Exercise =>
Excluding images, repeat the data exactly as given.

↓↓↓

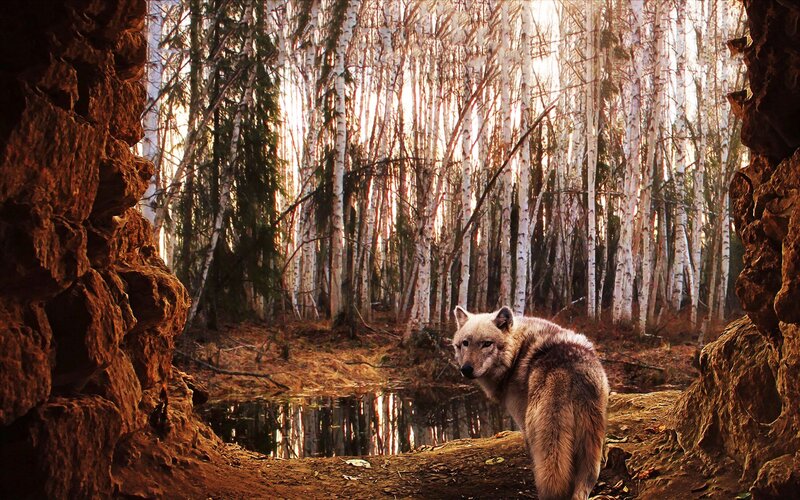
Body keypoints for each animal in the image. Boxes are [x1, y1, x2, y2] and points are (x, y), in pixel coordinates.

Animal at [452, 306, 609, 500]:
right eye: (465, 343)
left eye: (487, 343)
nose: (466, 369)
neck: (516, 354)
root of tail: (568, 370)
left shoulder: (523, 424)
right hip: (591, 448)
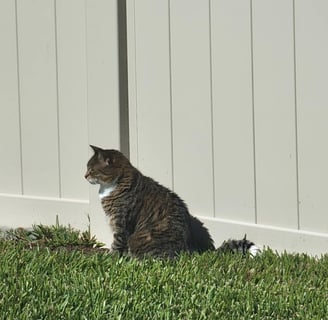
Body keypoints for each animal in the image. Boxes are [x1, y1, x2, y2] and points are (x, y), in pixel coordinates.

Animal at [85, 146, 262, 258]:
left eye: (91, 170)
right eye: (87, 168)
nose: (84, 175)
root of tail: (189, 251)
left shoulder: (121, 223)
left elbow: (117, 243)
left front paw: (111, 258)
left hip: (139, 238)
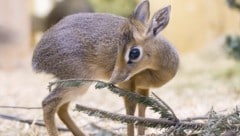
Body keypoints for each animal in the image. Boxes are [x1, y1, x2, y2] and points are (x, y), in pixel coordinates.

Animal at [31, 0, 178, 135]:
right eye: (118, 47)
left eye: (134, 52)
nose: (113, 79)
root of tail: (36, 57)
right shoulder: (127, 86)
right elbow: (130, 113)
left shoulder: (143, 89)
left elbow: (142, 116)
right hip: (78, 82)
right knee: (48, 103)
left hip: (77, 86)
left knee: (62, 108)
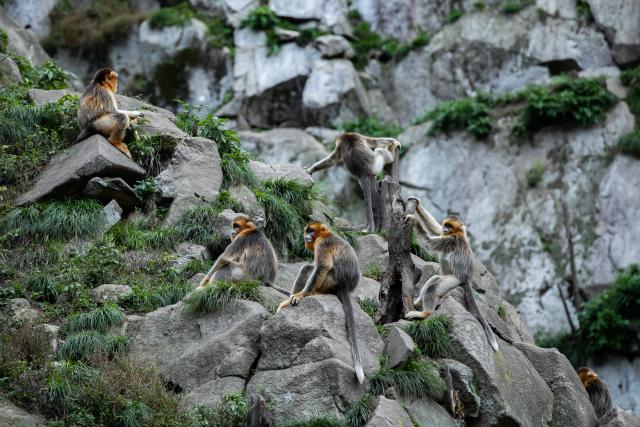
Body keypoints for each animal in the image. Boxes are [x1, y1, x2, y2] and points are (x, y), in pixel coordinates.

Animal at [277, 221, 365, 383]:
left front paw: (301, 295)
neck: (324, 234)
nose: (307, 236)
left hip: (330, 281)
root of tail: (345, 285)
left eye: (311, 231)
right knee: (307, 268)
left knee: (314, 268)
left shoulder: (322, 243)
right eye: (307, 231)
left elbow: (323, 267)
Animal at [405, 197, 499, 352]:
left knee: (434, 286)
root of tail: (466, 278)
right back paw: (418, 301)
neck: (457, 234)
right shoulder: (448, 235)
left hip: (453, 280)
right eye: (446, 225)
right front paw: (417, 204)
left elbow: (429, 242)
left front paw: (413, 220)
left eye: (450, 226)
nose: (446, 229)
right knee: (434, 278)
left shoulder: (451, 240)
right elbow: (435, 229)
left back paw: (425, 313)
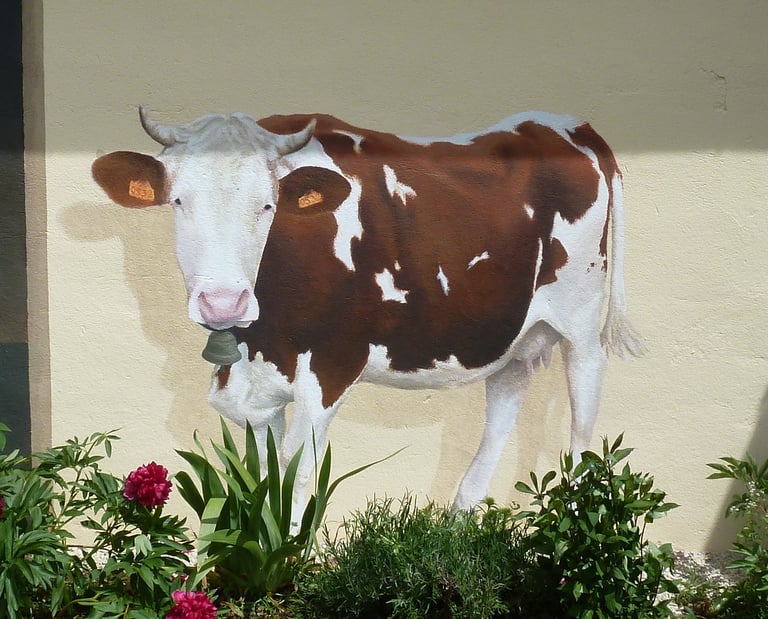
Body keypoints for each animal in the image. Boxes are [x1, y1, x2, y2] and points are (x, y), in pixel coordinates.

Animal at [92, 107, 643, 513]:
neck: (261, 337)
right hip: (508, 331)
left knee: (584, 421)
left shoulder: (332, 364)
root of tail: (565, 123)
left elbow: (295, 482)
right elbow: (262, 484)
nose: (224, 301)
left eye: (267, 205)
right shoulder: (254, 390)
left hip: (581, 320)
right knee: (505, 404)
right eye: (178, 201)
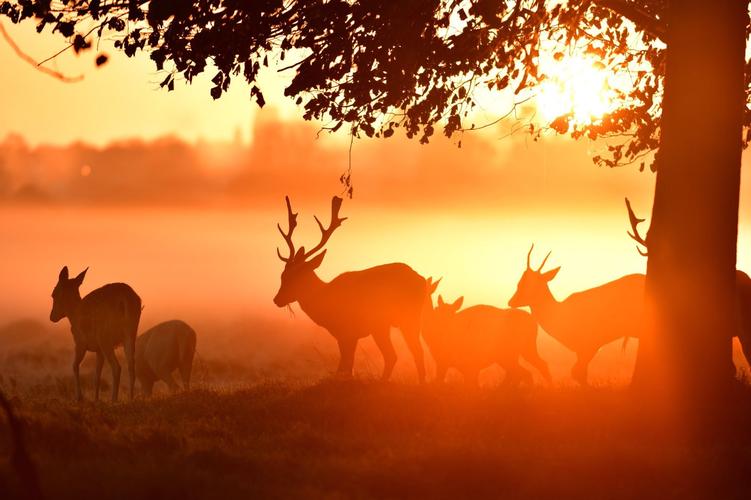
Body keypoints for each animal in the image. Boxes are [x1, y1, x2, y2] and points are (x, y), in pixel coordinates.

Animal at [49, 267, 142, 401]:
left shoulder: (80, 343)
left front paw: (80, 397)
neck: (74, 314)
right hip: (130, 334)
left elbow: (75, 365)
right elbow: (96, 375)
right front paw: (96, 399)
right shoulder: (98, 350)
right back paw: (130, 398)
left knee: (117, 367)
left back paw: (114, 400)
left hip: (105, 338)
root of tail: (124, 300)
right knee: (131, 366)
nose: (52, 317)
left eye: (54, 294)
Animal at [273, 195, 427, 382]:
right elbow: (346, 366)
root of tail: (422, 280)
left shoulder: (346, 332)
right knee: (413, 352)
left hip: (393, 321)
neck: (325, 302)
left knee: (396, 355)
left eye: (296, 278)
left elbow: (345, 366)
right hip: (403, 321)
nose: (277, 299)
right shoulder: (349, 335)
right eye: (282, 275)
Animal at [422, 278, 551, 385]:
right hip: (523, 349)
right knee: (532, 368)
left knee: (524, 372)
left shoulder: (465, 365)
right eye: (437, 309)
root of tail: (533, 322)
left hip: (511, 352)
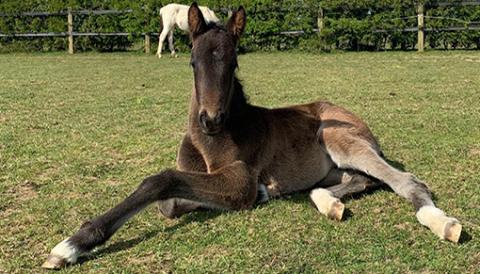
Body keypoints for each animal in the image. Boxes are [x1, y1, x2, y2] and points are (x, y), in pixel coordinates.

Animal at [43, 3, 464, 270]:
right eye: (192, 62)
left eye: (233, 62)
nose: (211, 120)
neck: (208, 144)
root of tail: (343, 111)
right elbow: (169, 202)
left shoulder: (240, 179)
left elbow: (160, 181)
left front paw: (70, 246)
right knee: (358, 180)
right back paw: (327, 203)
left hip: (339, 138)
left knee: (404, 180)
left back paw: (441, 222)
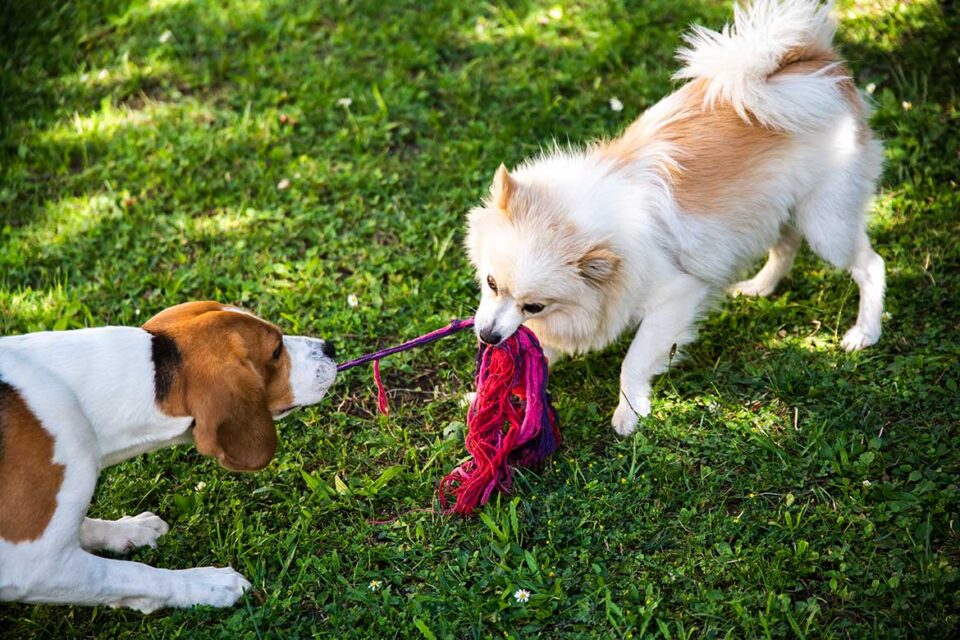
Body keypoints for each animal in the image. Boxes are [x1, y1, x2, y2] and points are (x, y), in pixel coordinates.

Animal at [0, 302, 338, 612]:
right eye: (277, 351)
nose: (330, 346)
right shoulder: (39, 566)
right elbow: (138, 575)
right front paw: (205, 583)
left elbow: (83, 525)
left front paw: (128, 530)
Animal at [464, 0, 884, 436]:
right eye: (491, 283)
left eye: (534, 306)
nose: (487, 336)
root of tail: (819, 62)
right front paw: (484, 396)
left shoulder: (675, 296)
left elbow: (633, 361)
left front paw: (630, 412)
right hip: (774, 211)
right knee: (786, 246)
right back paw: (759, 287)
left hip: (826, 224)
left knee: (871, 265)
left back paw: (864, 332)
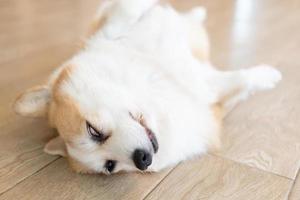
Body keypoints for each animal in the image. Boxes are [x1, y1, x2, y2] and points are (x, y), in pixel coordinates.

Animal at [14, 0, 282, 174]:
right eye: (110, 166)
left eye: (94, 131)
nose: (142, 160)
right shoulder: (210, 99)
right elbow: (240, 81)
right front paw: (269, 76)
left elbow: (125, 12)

↑↑↑

Your solution =>
Body keypoints for each animal in the image. Boxes are [x1, y1, x2, y2] and points are (x, y), in pixel coordinates.

Animal at [452, 306, 609, 500]:
right eye: (465, 343)
left eye: (487, 343)
nose: (466, 369)
neck: (516, 354)
root of tail: (568, 370)
left shoulder: (523, 424)
right hip: (591, 448)
Body keypoints for each animal in the image. Boxes are [x1, y1, x2, y2] and points are (x, y), in pixel coordinates.

Animal at [85, 146, 262, 258]:
left eye: (91, 170)
right eye: (87, 168)
nose: (84, 175)
root of tail: (189, 251)
left shoulder: (121, 223)
left elbow: (117, 243)
left front paw: (111, 258)
left hip: (139, 238)
Body keypoints for each animal in the image. Boxes are [x1, y1, x2, y2] and points are (x, y), in pixel coordinates.

Animal at [31, 0, 178, 135]:
right eye: (118, 47)
left eye: (134, 52)
nose: (113, 79)
root of tail: (36, 57)
right shoulder: (127, 86)
right elbow: (130, 113)
left shoulder: (143, 89)
left elbow: (142, 116)
right hip: (78, 82)
right knee: (48, 103)
left hip: (77, 86)
left knee: (62, 108)
Body keypoints for each animal in the image. Boxes are [x1, y1, x2, y2] and points are (x, y), in pixel coordinates.

Animal at [277, 221, 365, 383]:
left front paw: (301, 295)
neck: (324, 234)
nose: (307, 236)
left hip: (330, 281)
root of tail: (345, 285)
left eye: (311, 231)
right knee: (307, 268)
left knee: (314, 268)
left shoulder: (322, 243)
right eye: (307, 231)
left elbow: (323, 267)
Animal at [405, 197, 499, 352]:
left knee: (434, 286)
root of tail: (466, 278)
right back paw: (418, 301)
neck: (457, 234)
right shoulder: (448, 235)
left hip: (453, 280)
right eye: (446, 225)
right front paw: (417, 204)
left elbow: (429, 242)
left front paw: (413, 220)
left eye: (450, 226)
nose: (446, 229)
right knee: (434, 278)
left shoulder: (451, 240)
right elbow: (435, 229)
left back paw: (425, 313)
Body keypoints for each animal in the image. Boxes are [x1, y1, x2, y2] and points are (x, y), in pixel coordinates.

Animal at [92, 107, 643, 513]:
neck: (261, 337)
right hip: (508, 331)
left knee: (584, 421)
left shoulder: (332, 364)
root of tail: (565, 123)
left elbow: (295, 482)
right elbow: (262, 484)
nose: (224, 301)
left eye: (267, 205)
right shoulder: (254, 390)
left hip: (581, 320)
right knee: (505, 404)
right eye: (178, 201)
Body keypoints for each animal in the image. Boxes are [x1, y1, x2, y2] and points are (x, y), in pixel coordinates.

Animal at [49, 267, 142, 401]:
left shoulder: (80, 343)
left front paw: (80, 397)
neck: (74, 314)
right hip: (130, 334)
left elbow: (75, 365)
right elbow: (96, 375)
right front paw: (96, 399)
right shoulder: (98, 350)
right back paw: (130, 398)
left knee: (117, 367)
left back paw: (114, 400)
left hip: (105, 338)
root of tail: (124, 300)
right knee: (131, 366)
nose: (52, 317)
left eye: (54, 294)
Animal at [273, 195, 427, 382]:
right elbow: (346, 366)
root of tail: (422, 280)
left shoulder: (346, 332)
right knee: (413, 352)
left hip: (393, 321)
neck: (325, 302)
left knee: (396, 355)
left eye: (296, 278)
left elbow: (345, 366)
right hip: (403, 321)
nose: (277, 299)
right shoulder: (349, 335)
right eye: (282, 275)
Animal at [422, 278, 551, 385]:
right hip: (523, 349)
right knee: (532, 368)
left knee: (524, 372)
left shoulder: (465, 365)
right eye: (437, 309)
root of tail: (533, 322)
left hip: (511, 352)
Body keypoints for each animal in the image. Boxes are [x1, y1, x2, y2] and points are (x, y), in pixel coordinates.

Animal at [43, 3, 464, 270]:
right eye: (192, 62)
left eye: (233, 62)
nose: (211, 120)
neck: (208, 144)
root of tail: (343, 111)
right elbow: (169, 202)
left shoulder: (240, 179)
left elbow: (160, 181)
left front paw: (70, 246)
right knee: (358, 180)
right back paw: (327, 203)
left hip: (339, 138)
left knee: (404, 180)
left back paw: (441, 222)
Body keypoints for each animal in the image. Boxes are [x1, y1, x2, y2] and points are (x, y), in pixel coordinates.

Animal at [0, 302, 338, 612]:
right eye: (277, 351)
nose: (330, 346)
right shoulder: (39, 566)
right elbow: (138, 575)
right front paw: (205, 583)
left elbow: (83, 525)
left front paw: (128, 530)
Animal at [464, 0, 884, 436]:
right eye: (491, 283)
left eye: (534, 306)
nose: (487, 336)
root of tail: (819, 62)
right front paw: (484, 396)
left shoulder: (675, 296)
left elbow: (633, 361)
left front paw: (630, 412)
right hip: (774, 211)
right knee: (786, 246)
right back paw: (759, 287)
left hip: (826, 224)
left knee: (871, 265)
left back paw: (864, 332)
Body keypoints for each animal in the image. Boxes are [x1, y1, x2, y2] and points are (x, y), in pixel coordinates.

Animal at [14, 0, 282, 174]:
right eye: (110, 166)
left eye: (94, 131)
nose: (142, 160)
right shoulder: (210, 99)
right elbow: (240, 81)
right front paw: (269, 76)
left elbow: (125, 12)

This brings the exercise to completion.